Tuesday, August 03, 2010

The Italian Screenwriting System

Thinking about Suso Cecchi D'Amico, the prolific Italian screenwriter who just died at the age of 96, it occurs to me: while it's often complained that U.S. screenwriters don't get enough credit, writers in other countries' film industries were in some ways even more anonymous.

When I became interested in old movies, the names of some U.S. screenwriters sort of leaped out at me from repeated viewing, but it was much more difficult to learn the styles of Italian or Japanese screenwriters -- and not just because of the names themselves. Italian movies usually credited the screenplay to a committee of writers, making it difficult to single out one particular writer as worthy of attention.

And outside the U.S. (and to a lesser extent England) it was much easier for a director to get a writing credit on a film: there are many directors from France, Italy and so on who were credited as writer-directors for contributions that would never have earned them a writing credit in the U.S. I'm not saying, mind you, that these directors didn't deserve writing credit or that their contributions to the writing were negligible.
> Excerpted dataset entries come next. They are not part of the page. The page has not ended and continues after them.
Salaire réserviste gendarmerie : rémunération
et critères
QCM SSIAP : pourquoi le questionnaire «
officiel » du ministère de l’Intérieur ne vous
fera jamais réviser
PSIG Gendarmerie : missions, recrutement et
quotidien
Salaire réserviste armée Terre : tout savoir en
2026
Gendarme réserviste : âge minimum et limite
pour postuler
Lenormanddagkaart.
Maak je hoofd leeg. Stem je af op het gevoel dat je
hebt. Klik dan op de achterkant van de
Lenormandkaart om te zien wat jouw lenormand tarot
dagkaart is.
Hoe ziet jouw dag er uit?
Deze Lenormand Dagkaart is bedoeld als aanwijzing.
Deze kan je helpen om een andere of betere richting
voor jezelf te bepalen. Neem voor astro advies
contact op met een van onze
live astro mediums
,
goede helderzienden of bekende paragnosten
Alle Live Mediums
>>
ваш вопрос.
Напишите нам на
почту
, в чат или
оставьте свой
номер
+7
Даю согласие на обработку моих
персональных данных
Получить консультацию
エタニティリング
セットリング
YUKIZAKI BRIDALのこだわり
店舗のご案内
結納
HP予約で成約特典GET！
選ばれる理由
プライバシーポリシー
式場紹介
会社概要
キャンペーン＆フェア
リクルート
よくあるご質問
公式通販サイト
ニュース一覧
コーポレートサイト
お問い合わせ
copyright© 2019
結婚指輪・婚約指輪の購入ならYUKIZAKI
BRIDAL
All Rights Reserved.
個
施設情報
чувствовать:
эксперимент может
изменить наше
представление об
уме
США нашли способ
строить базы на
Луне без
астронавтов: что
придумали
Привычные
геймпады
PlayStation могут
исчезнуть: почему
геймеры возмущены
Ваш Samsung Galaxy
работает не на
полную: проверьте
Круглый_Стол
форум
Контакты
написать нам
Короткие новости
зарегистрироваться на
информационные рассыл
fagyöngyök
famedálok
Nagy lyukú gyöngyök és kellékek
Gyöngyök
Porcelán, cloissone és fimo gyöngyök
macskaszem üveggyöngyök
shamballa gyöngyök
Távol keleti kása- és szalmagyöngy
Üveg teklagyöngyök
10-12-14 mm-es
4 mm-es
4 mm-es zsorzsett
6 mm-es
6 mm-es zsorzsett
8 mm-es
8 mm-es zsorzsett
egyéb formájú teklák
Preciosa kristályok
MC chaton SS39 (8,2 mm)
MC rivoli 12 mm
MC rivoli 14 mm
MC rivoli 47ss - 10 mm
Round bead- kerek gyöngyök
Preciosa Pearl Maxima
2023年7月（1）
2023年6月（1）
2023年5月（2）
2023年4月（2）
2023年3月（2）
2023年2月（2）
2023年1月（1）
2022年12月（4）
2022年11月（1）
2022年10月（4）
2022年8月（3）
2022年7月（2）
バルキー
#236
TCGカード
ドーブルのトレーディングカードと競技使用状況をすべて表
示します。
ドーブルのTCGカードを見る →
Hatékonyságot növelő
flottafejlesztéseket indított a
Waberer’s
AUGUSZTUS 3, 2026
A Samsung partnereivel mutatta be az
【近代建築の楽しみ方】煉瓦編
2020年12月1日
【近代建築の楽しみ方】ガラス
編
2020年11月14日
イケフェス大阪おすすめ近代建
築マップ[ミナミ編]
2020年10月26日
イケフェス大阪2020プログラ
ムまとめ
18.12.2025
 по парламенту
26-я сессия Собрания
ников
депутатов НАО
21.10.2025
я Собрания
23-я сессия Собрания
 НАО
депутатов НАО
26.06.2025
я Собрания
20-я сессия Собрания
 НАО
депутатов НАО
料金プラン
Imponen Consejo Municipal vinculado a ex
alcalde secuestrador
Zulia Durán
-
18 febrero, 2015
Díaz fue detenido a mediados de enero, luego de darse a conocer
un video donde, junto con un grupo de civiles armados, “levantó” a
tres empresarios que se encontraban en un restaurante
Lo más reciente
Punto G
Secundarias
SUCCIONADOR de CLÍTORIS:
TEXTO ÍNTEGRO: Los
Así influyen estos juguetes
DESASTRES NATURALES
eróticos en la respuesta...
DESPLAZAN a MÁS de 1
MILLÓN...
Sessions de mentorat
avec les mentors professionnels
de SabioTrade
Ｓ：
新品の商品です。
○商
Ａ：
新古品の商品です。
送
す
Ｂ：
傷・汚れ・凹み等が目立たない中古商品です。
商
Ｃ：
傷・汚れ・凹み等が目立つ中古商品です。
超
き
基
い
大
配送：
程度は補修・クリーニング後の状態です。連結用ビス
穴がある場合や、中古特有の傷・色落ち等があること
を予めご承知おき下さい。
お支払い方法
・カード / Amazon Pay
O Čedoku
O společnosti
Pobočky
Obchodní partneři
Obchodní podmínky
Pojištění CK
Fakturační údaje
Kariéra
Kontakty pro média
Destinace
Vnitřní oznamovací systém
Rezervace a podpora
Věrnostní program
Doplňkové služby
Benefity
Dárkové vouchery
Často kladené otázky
But some of them were not full-scale writer-directors like a Bergman or a Sturges; they hired writers and worked with them.

So in English-speaking countries, a director like Hitchcock or Lubitsch might put his stamp on every bit of the scripting process without being billed as a co-writer, whereas in other countries they (along with others who contributed) would get a screenplay credit. And when the director is listed as one of the writers, even if he's only one of five or six writers, it's hard to pay much attention to the other names. There were some directors who were not writers at all, and whose movies tended to be clearer (both in credit and style) about who the writers were; Alain Resnais, who rarely takes writing credits, is an example.

Add all this up and I think it's rare that a screenwriter -- with rare exceptions of genuine star screenwriters like Jacques Prévert -- gets much critical attention. Of course this is to some extent the way it should be: the writing of a film is usually done by several people, all supervised by and writing toward the goals set by one person (preferably the director). But I do think it's a gap in my knowledge that I don't fully understand what D'Amico brought to the films she worked on, and I think I need to find out more about that.